* Material provided *
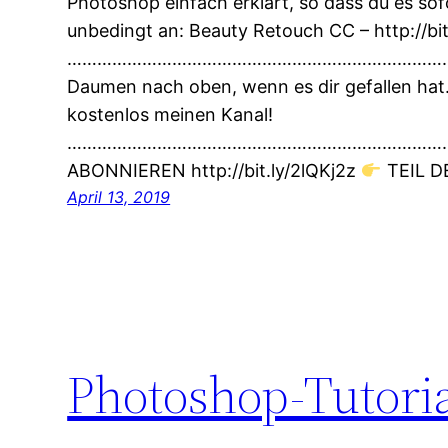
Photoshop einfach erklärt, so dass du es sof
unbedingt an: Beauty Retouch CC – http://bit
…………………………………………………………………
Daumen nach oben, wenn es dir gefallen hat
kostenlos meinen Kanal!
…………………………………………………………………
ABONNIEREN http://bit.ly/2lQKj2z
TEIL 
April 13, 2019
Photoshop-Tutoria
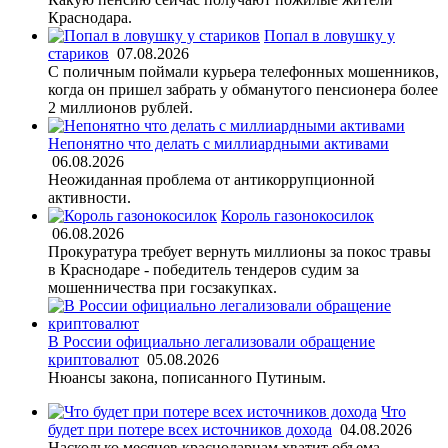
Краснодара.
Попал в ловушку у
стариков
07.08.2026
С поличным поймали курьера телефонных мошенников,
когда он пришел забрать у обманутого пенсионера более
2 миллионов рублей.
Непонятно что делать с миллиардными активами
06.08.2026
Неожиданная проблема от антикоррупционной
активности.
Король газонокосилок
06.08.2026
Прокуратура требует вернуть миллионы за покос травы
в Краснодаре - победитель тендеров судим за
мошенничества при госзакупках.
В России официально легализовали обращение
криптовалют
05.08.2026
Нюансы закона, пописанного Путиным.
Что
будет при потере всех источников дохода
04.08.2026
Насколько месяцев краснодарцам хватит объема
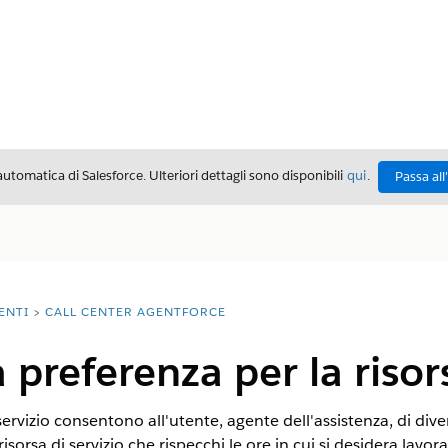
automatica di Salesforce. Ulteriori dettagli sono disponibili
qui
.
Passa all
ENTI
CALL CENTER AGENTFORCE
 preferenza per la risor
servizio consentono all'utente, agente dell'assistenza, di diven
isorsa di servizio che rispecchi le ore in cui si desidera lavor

---

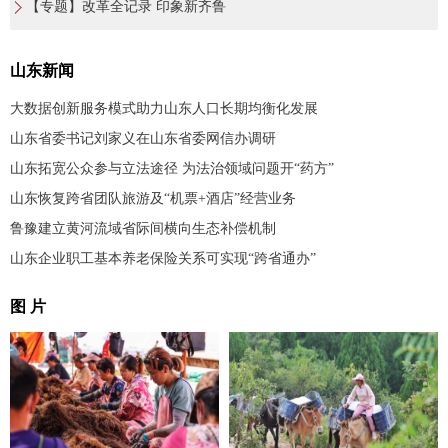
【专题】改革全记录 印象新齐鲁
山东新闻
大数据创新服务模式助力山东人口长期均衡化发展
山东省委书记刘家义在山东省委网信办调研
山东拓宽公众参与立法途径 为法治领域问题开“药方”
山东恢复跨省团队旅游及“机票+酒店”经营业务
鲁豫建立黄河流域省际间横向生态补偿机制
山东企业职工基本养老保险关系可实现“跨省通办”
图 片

* Your goal *
Can you write out the records again, beginning at the line that has "Photoshop einfach erklärt, so dass du es sof" and stopping after the line that has "Насколько месяцев краснодарцам хватит объема", with "ABONNIEREN" renamed to "FOLGEN" and everything else unchanged? Leave the pictures out.

* Solution to this problem *
Photoshop einfach erklärt, so dass du es sof
unbedingt an: Beauty Retouch CC – http://bit
…………………………………………………………………
Daumen nach oben, wenn es dir gefallen hat
kostenlos meinen Kanal!
…………………………………………………………………
FOLGEN http://bit.ly/2lQKj2z
TEIL 
April 13, 2019
Photoshop-Tutoria
Краснодара.
Попал в ловушку у
стариков
07.08.2026
С поличным поймали курьера телефонных мошенников,
когда он пришел забрать у обманутого пенсионера более
2 миллионов рублей.
Непонятно что делать с миллиардными активами
06.08.2026
Неожиданная проблема от антикоррупционной
активности.
Король газонокосилок
06.08.2026
Прокуратура требует вернуть миллионы за покос травы
в Краснодаре - победитель тендеров судим за
мошенничества при госзакупках.
В России официально легализовали обращение
криптовалют
05.08.2026
Нюансы закона, пописанного Путиным.
Что
будет при потере всех источников дохода
04.08.2026
Насколько месяцев краснодарцам хватит объема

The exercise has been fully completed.